Erst der Westfälische Friede 1648 garantiert den evangelischen schlesischen Fürstentümern sowie der Stadt Breslau Religionsfreiheit zu. Trotzdem geht die systematische Unterdrückung der evangelischen Konfession weiter.
Obwohl die schlesische Bevölkerung durch den Dreißigjährigen Krieg und durch Pest schwere Verluste erleidet, entwickelt das Land zu jener Zeit eine ungewöhnliche geistige Produktivität. Mit dem Einfall Preußens in Schlesien 1740 ändert sich das Bild. Waren bisher neben Breslau das böhmische Prag und das habsburgische Wien die zentralen Punkte der schlesischen Geschichte, so wendet sich im preußischen Abschnitt seiner weiteren Entwicklung der Blick hinüber zum preußischen Berlin.

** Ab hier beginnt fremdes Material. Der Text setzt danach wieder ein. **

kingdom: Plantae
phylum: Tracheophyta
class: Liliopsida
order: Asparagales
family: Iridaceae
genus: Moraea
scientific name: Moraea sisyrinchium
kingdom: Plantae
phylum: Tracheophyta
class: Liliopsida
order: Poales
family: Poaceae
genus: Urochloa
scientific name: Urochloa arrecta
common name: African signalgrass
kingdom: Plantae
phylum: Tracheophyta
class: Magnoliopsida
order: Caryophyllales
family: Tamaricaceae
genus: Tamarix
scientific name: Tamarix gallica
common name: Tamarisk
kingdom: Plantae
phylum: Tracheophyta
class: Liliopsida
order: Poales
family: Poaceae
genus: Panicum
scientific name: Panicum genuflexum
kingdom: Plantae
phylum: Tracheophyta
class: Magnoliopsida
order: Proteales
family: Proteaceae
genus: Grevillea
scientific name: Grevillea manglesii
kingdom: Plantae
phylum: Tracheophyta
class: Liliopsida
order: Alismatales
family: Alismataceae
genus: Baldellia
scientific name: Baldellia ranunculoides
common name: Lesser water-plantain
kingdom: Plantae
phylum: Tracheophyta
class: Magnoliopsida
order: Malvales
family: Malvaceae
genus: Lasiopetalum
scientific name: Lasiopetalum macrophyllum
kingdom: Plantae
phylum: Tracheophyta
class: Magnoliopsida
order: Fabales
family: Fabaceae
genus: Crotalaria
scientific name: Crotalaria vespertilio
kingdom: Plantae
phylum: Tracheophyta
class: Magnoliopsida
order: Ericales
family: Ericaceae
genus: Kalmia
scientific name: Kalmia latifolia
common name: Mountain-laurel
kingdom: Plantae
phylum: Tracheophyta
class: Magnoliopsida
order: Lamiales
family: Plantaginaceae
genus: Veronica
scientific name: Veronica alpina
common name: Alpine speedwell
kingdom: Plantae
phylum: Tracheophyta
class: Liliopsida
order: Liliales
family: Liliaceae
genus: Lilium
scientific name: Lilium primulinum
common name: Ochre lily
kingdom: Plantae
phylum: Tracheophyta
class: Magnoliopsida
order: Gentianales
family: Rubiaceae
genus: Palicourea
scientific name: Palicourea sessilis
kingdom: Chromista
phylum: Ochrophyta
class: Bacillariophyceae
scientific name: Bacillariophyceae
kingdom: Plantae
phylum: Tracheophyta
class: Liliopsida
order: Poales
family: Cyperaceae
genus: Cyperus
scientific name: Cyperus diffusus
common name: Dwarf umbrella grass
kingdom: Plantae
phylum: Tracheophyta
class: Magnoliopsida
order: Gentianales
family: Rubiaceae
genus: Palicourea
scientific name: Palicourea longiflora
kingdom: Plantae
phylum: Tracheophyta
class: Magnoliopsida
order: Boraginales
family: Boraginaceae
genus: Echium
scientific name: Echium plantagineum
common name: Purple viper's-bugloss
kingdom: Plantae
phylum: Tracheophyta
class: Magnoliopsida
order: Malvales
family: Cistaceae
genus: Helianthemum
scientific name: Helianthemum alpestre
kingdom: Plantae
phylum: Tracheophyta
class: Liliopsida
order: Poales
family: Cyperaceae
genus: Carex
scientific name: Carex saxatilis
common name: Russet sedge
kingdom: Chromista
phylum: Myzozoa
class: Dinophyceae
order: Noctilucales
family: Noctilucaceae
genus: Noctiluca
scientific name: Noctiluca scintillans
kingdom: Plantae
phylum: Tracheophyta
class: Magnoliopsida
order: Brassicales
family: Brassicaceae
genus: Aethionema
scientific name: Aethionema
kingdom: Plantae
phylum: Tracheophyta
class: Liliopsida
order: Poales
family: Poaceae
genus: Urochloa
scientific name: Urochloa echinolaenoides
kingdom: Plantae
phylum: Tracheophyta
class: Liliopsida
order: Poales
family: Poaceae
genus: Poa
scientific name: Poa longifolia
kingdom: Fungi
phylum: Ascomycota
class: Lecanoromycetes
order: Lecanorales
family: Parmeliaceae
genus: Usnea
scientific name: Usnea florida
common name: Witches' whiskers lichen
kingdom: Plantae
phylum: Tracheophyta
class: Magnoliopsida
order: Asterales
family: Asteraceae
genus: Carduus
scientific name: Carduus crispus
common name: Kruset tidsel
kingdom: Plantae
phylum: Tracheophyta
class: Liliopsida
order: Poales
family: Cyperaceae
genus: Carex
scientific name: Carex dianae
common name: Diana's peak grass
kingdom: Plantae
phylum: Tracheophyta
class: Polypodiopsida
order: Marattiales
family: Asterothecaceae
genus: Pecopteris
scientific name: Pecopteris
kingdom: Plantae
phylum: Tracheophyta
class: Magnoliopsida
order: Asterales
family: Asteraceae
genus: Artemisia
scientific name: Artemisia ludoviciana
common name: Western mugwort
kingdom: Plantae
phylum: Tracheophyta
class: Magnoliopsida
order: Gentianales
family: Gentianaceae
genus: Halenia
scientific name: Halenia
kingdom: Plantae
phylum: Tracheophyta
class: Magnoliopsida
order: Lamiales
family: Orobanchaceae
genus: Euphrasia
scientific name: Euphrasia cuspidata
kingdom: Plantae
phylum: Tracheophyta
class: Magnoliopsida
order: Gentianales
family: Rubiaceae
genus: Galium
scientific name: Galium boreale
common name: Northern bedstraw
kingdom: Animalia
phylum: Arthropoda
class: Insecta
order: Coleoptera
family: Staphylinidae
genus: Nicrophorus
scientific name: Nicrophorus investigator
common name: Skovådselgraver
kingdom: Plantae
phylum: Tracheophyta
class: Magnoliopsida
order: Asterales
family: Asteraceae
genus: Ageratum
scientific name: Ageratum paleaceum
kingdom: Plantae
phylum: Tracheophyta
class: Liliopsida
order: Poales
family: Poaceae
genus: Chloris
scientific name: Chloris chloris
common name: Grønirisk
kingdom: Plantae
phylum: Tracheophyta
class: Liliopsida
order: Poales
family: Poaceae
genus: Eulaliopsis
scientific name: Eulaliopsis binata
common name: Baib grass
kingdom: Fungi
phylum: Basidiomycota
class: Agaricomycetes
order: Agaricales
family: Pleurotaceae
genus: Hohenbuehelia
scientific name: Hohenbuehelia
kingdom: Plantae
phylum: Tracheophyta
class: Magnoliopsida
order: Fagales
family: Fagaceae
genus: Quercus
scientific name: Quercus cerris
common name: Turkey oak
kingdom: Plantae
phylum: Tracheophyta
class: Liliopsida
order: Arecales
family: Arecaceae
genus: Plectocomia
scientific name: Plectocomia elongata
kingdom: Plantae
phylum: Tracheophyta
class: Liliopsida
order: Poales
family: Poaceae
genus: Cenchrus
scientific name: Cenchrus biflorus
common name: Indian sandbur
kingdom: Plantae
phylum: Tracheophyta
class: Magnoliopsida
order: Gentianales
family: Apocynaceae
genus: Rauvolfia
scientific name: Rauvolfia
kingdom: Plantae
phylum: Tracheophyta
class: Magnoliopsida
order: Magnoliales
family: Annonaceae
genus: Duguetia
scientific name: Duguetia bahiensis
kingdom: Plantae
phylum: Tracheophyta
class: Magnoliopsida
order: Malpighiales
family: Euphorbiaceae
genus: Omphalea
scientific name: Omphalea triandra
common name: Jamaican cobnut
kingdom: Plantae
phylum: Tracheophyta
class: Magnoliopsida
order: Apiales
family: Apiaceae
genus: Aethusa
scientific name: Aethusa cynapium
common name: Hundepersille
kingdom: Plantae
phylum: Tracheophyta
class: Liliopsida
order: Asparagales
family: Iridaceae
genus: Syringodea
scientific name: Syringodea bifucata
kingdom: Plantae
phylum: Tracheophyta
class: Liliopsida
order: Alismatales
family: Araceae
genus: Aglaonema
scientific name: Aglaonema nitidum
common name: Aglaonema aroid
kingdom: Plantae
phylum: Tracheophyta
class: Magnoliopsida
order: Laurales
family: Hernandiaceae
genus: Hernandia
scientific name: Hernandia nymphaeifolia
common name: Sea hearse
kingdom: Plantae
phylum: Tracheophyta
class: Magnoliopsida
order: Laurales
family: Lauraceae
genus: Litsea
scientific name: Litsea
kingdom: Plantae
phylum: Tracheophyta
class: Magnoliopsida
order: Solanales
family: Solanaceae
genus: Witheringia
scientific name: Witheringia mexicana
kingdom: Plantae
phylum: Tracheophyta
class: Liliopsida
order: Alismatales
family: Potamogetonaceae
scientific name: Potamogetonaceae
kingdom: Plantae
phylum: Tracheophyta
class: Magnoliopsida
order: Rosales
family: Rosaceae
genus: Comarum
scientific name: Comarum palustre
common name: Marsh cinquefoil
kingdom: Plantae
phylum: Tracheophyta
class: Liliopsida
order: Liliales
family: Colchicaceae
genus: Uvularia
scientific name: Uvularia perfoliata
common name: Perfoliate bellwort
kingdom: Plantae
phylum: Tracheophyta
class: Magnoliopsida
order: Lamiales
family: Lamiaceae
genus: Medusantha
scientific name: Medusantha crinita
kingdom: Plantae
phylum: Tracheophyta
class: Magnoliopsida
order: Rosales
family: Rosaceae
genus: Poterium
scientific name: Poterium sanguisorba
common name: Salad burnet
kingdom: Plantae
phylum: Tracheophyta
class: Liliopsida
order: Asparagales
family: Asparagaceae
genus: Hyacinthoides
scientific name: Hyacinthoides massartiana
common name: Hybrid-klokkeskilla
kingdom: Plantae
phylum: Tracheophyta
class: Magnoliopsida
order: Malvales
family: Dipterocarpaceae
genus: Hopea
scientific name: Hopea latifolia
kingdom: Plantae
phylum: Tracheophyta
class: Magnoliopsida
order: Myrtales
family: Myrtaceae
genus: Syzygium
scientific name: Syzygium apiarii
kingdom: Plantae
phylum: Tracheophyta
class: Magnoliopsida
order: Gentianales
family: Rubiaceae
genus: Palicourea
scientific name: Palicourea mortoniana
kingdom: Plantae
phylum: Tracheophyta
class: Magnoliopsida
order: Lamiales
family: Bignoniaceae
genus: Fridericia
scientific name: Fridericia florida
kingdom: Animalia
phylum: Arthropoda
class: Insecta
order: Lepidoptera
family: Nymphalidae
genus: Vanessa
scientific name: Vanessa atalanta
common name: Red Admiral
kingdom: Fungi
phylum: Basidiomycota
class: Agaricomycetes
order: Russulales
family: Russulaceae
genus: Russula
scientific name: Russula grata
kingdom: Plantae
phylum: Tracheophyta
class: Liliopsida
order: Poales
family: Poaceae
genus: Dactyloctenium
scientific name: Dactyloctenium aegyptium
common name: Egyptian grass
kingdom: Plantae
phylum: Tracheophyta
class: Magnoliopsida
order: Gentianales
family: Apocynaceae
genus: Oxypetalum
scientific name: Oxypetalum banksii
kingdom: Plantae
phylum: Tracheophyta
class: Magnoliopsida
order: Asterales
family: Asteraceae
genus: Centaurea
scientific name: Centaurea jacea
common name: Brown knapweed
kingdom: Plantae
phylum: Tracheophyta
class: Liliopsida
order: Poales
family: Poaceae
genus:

Der Regierungsantritt Friedrichs II. (!712-1786) am 31. Mai 1740 als König von Preußen leitet einen neuen Abschnitt in der Geschichte Schlesiens ein. Der König erhebt, noch bevor der durch die Thronbesteigung der Erzherzogin von Österreich und künftigen Kaiserin Maria Theresia ausgelöste österreichische Erbfolgekrieg beginnt, Ansprüche auf Teile Schlesiens, die er aus alten Erbrechten herleitet. Friedrich II. führt um den Besitz Schlesien mit unterschiedlichen wechselnden Kriegsglück drei schlesische Kriege. Am 16. Dezember 1740 beginnt mit dem Einmarsch preußischer Truppen in Schlesien der Erste Schlesische Krieg, in dessen Verlauf bis März 1741 fast ganz Schlesien besetzt wird. Nach der Niederlage der Österreicher bei Mollwitz im April 1741 tritt Maria Theresia im Vorfrieden von Breslau im Juni 1742 fast ganz Schlesien an Preußen ab.
Als sich 1743 die Lage Österreichs im Verlauf des Erbfolgekrieges bessert, greift Friedrich II. erneut in Schlesien ein, um dessen Besitz für Preußen zu retten. Mit dem Einmarsch in Böhmen im August 1744 eröffnet er den Zweiten Schlesischen Krieg, der ihm zunächst schwere Verluste einbringt und ihn zum Rückzug nach Schlesien zwingt. Hier führt sein Sieg bei Hohenfriedeberg 1745 zum Frieden von Dresden, der den Besitz Schlesiens bestätigt.